UNITED NATIONS — The United Nations stepped up complaints about Morocco's tactics in Western Sahara as the UN Security Council on Tuesday held its annual talks on efforts to end deadlock over the territory's future.
UN leader Ban Ki-moon has told the Security Council that the UN mission's communications from the Moroccan-controlled territory with UN headquarters have been "compromised."
He said various "factors have undermined the mission's ability to monitor and report consistently on the situation" in Western Sahara and has asked for the mission to be beefed up.
With years of UN-brokered talks between Morocco and Polisario Front rebels showing no sign of a breakthrough, the Security Council faces growing pressure to let the mission investigate human rights violations.
Diplomats said the UN report was one of the most critical in many years on events in Western Sahara, which Morocco started to annex in 1975 after Spain withdrew.
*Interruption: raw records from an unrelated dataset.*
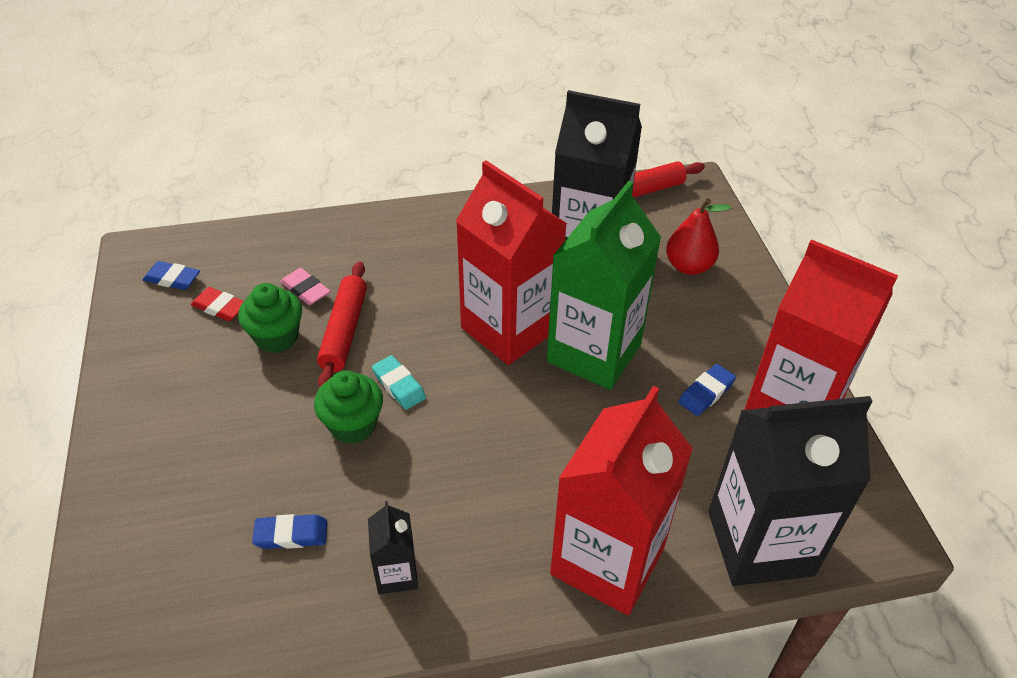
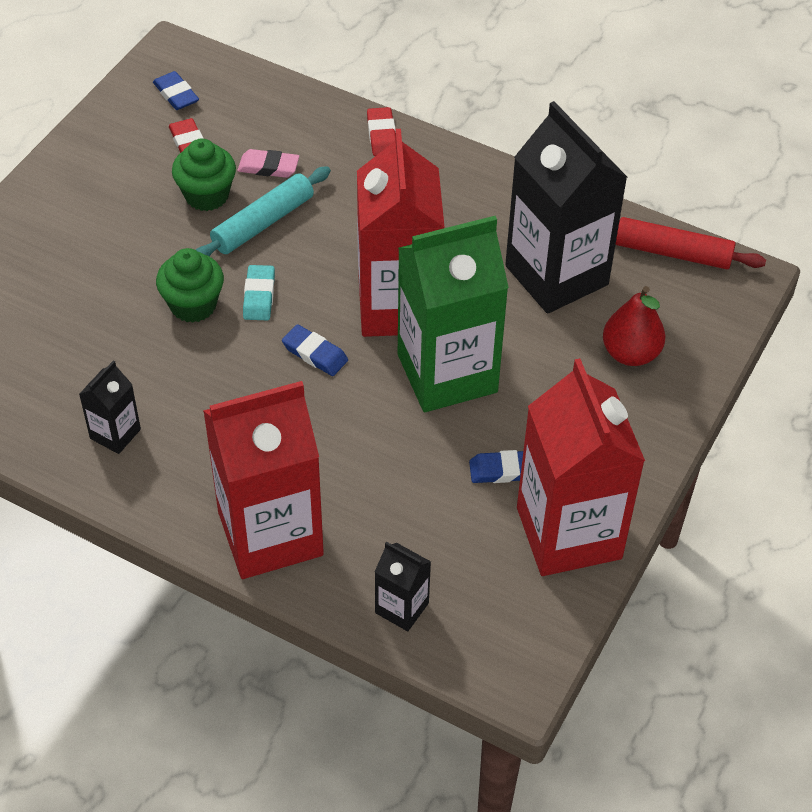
camera: 40 degrees right, 5 degrees up
(291, 534) = (73, 356): blue eraser -> blue eraser (315, 353)
(305, 289) = (268, 167): pink eraser -> pink eraser turned 75 degrees counterclockwise
(344, 331) = (263, 223): red rolling pin -> turquoise rolling pin
(369, 223) = (382, 135): none -> red eraser
(760, 543) = (402, 608): black carton -> black carton, size x0.45

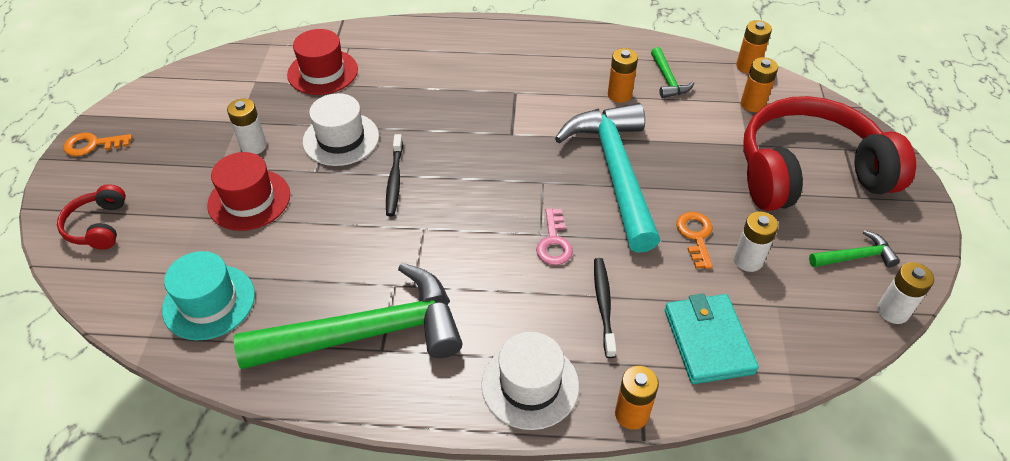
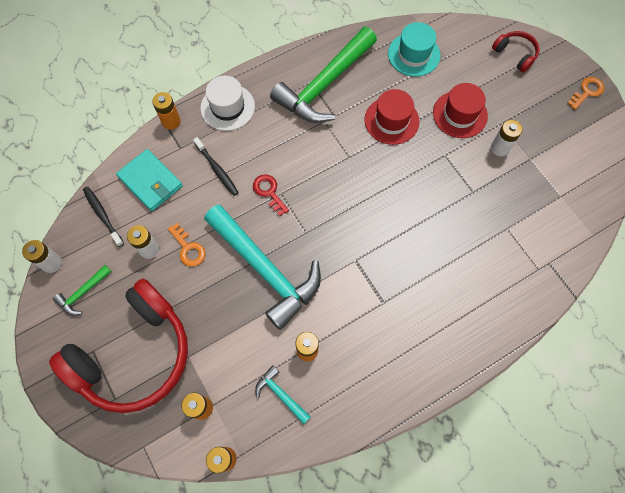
camera: 145 degrees right, 20 degrees up
(322, 72) = (528, 233): red hat -> red hat (391, 120)
(341, 139) = (456, 186): white hat -> none
(394, 180) = (394, 177): black toothbrush -> black toothbrush (103, 215)
(554, 242) = (269, 192): pink key -> red key
(667, 80) = (281, 394): green hammer -> turquoise hammer

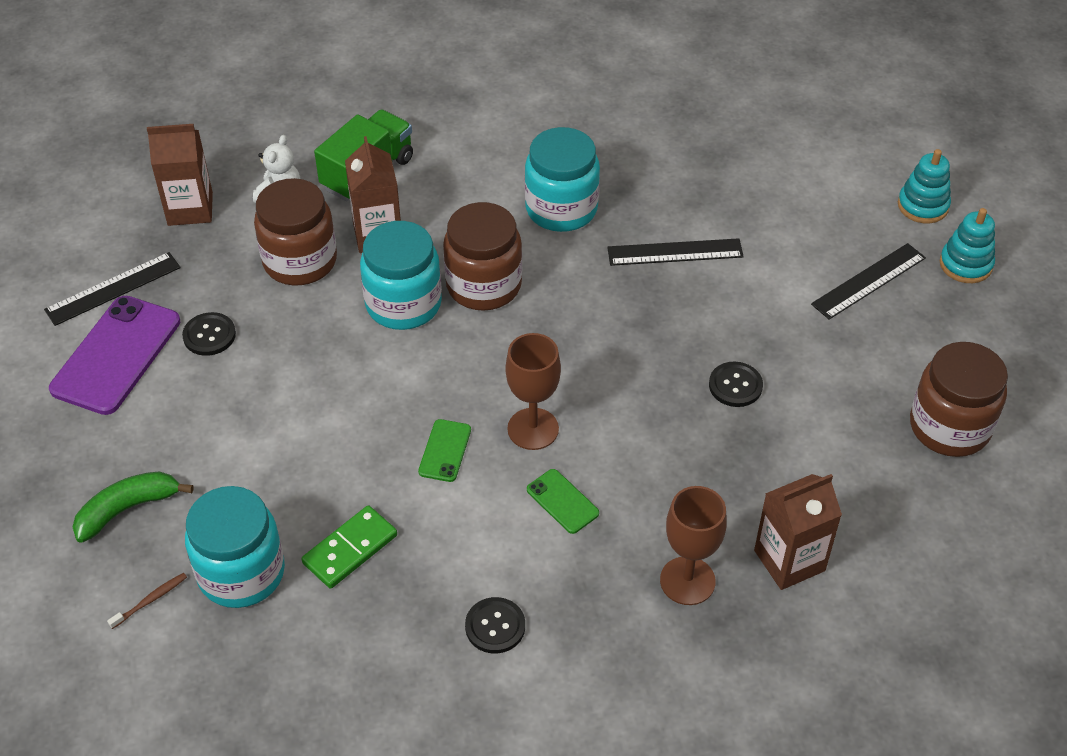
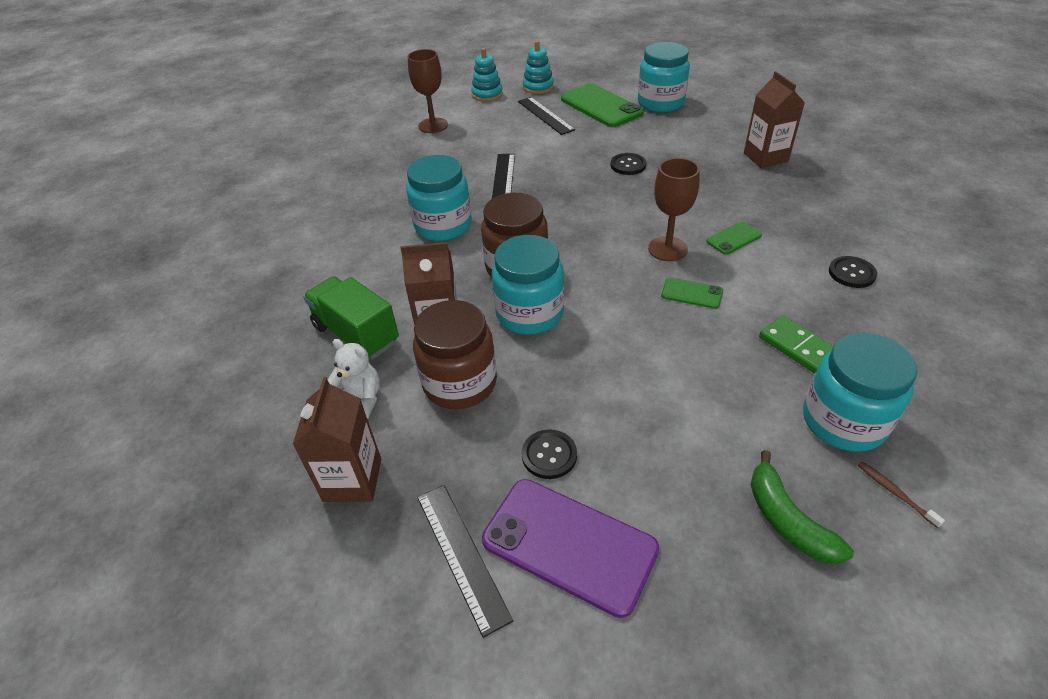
camera: 80 degrees left, 5 degrees down
(687, 581) = (790, 193): brown goblet -> brown goblet (433, 125)
(917, 348) = (601, 106): none -> green phone
(949, 427) = (660, 103): brown jar -> turquoise jar

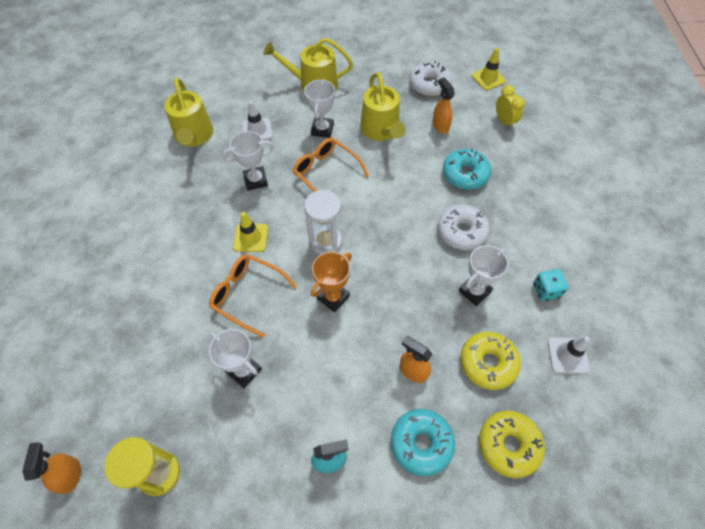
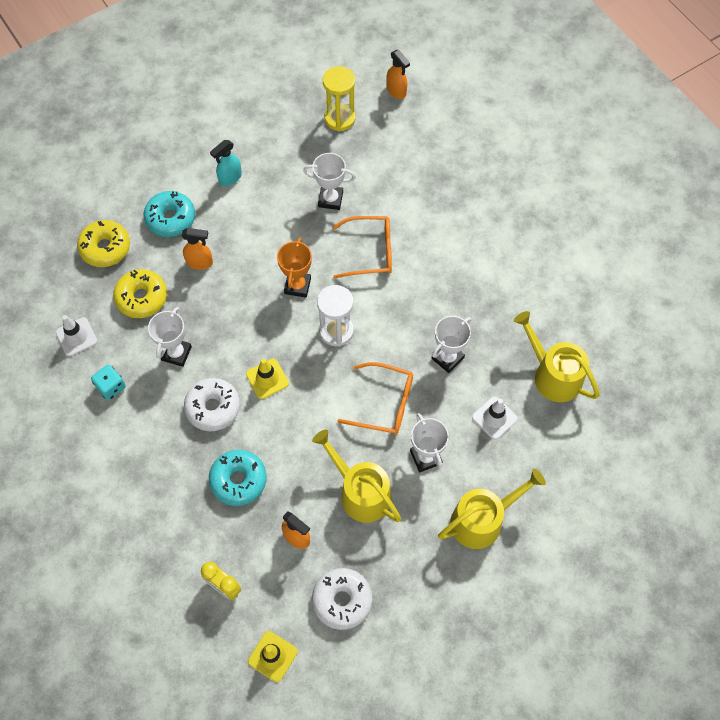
camera: 150 degrees right, 5 degrees up
(251, 237) = (406, 300): yellow traffic cone -> yellow traffic cone (267, 379)

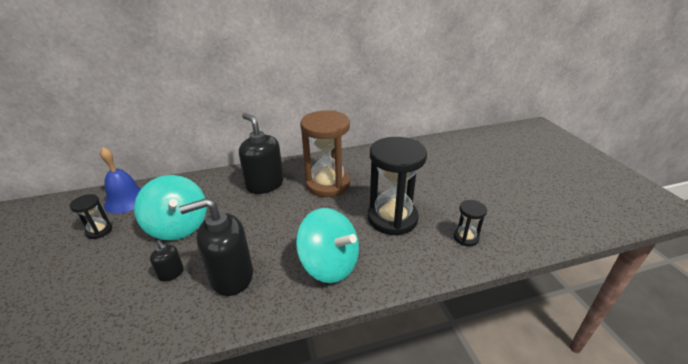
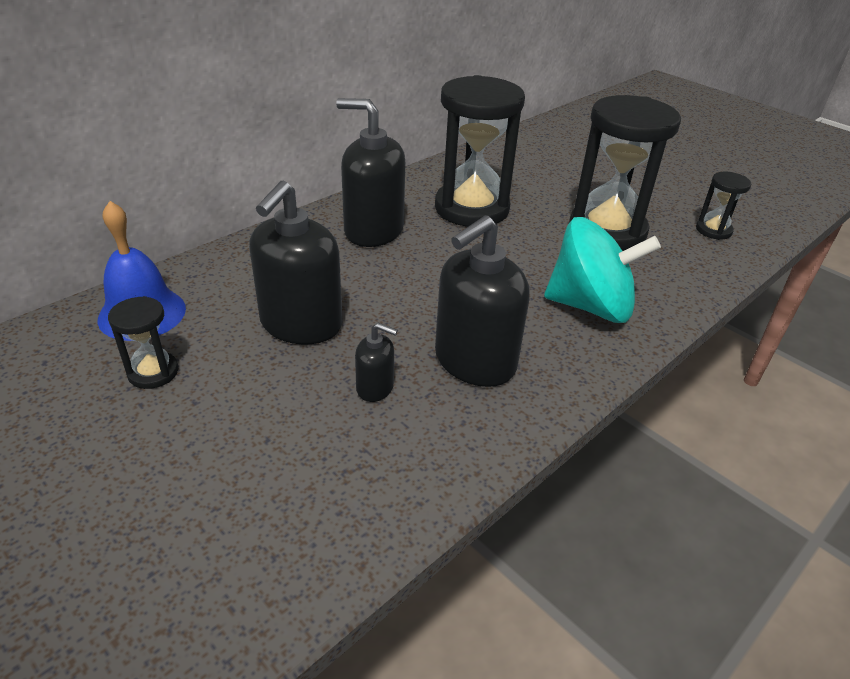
camera: 30 degrees left, 5 degrees up
(178, 226) = (301, 324): turquoise spinning top -> black soap dispenser
(327, 184) = (471, 208): brown hourglass -> black hourglass

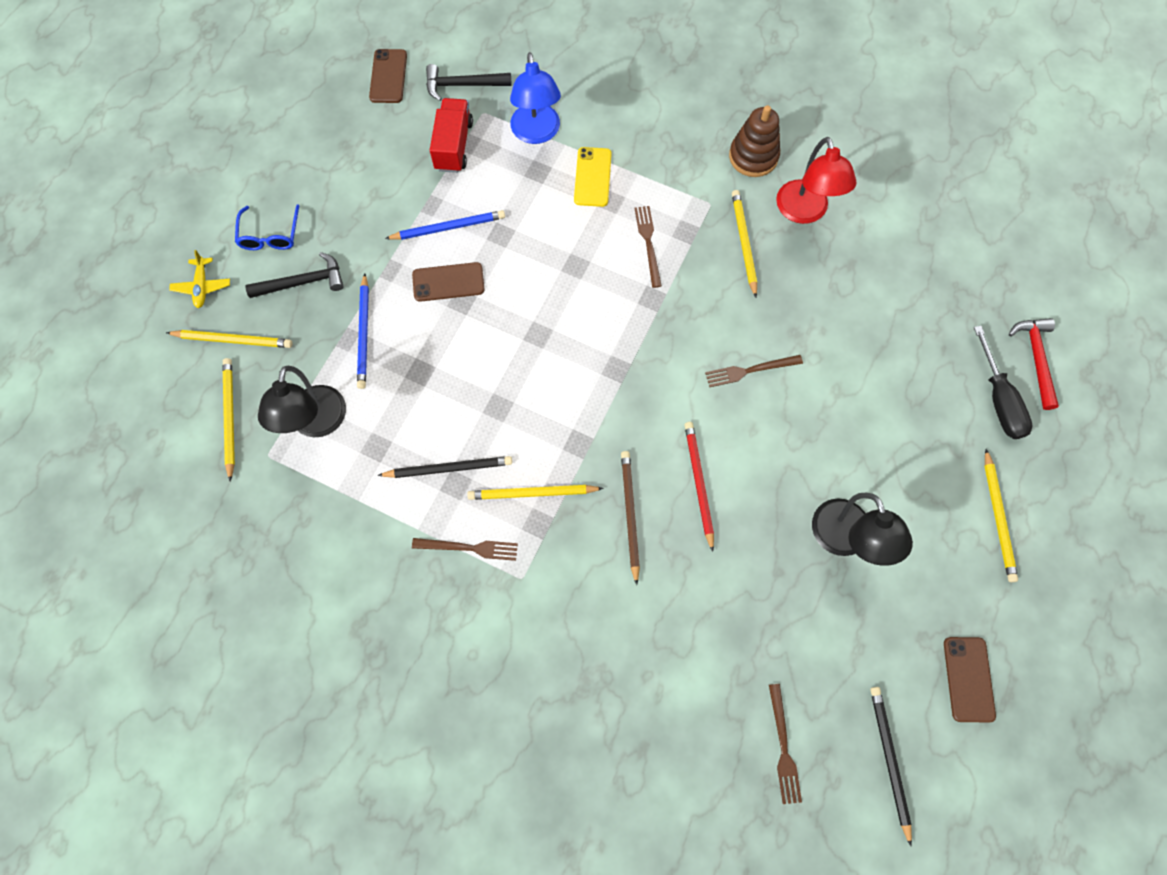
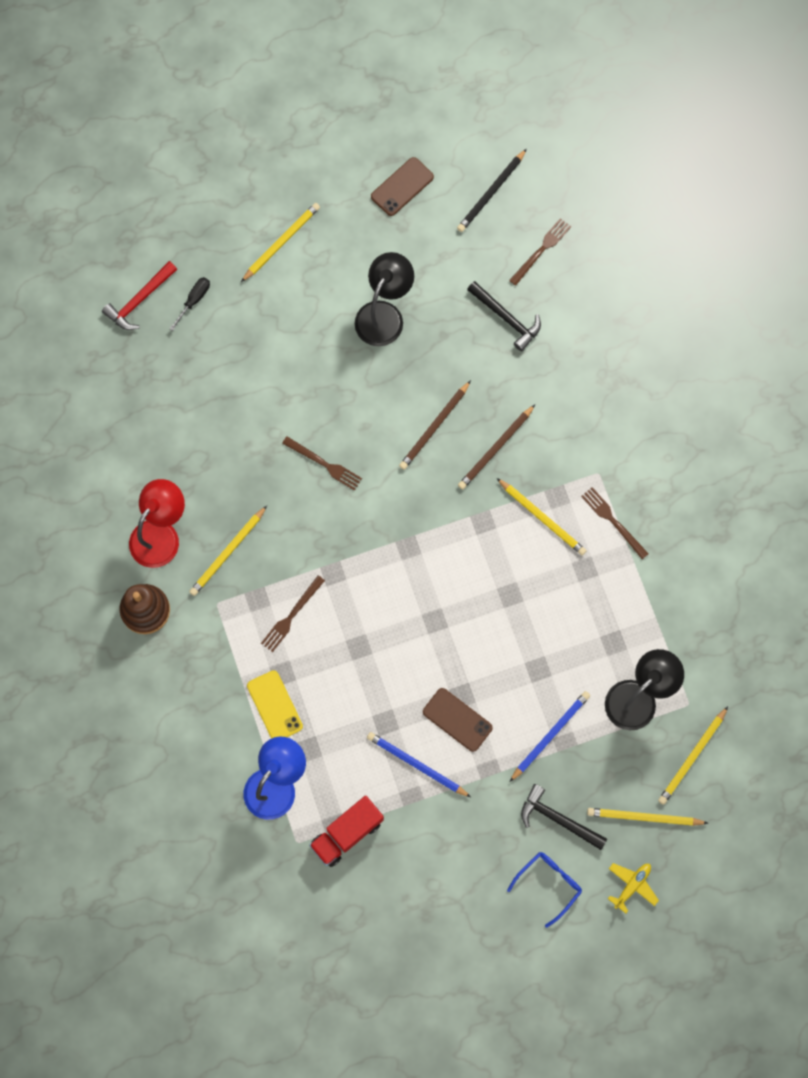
camera: 135 degrees left, 5 degrees up
(233, 340) = (644, 817): yellow pencil -> yellow pencil turned 45 degrees counterclockwise
(388, 76) = (336, 951): brown phone -> none
(448, 468) = (579, 584): black pencil -> none
(462, 85) = (287, 885): black hammer -> black hammer (506, 318)
(592, 177) = (275, 706): yellow phone -> yellow phone turned 75 degrees counterclockwise
(698, 484) = (434, 427): red pencil -> brown pencil
(998, 399) = (194, 300): black screwdriver -> black screwdriver, size x0.60

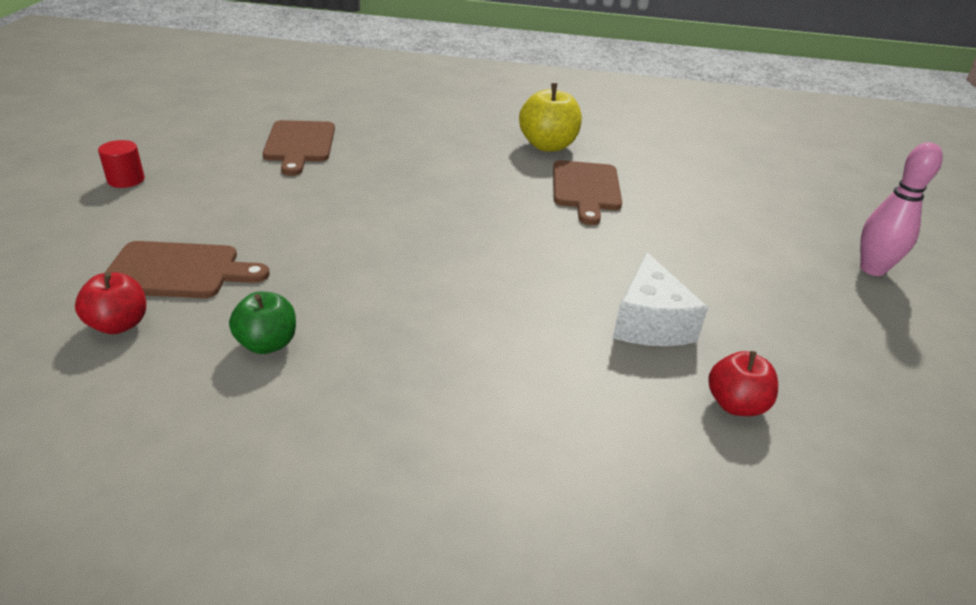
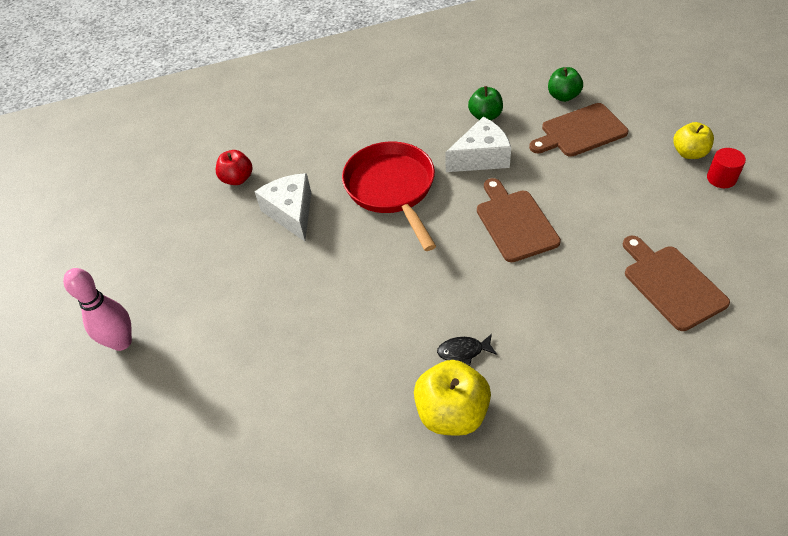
camera: 165 degrees right, 15 degrees up
(109, 207) = (689, 153): none -> yellow apple
(119, 324) = (563, 96): red apple -> green apple
(340, 291) = (481, 157): none -> white cheese
(492, 300) = (392, 189): none -> red pan
(514, 166) = (463, 351): none -> black fish
(586, 189) = (380, 345): brown cutting board -> brown cutting board (514, 222)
The Polisario started a guerilla war and the UN brokered a ceasefire in 1991.
"Allegations of spying on the headquarters of the MINURSO mission particularly show the UN's frustration," said one Security Council diplomat. MINURSO is the official title of the UN mission.
Ban said in his report to the council that there have been "indications that the confidentiality of the communications between MINURSO headquarters and New York has, at least on one occasion, been compromised."
The UN compound is a former hotel in Laayoune, the main city which is under Moroccan control. The report did not say who had "compromised" UN communications, however.
The UN compound is surrounded by 21 Moroccan flags and the UN is also upset that Morocco forces UN cars to display Moroccan diplomatic plates. Everywhere else in the world UN vehicles use a neutral UN registration. When the cars cross into areas controlled by the Polisario they have to change to UN plates.
Ban's report said the flags and the registration plates "create an appearance that raises doubts about the neutrality of the mission."
"In parallel, the Moroccan police presence outside the compound discourages visitors from approaching MINURSO in an independent capacity."
Access to "external contacts is controlled and monitored," Ban's report said.
The UN leader said "MINURSO is unable to exercise fully its peacekeeping monitoring, observation and reporting functions, or to avail of the authority to reverse the erosion of its mandate implementation capabilities on its own."
"It is a hard-hitting report," said one Western diplomat.
In times of cutbacks in the UN system Ban has asked for an extra 15 military observers to be added to the mission of 228 "to bolster its monitoring capacities."
He has also asked again for the mission to have a greater powers to look into allegations of human rights abuses.
"I seek the assistance of the Security Council in reasserting the mandated role of the MINURSO, upholding peacekeeping standards and United Nations neutrality," Ban said in his report.
The 15-nation Security Council is working on a resolution to extend the mandate of the mission in Western Sahara which has to be passed this month.
Morocco's UN mission made no immediate comment on the UN report.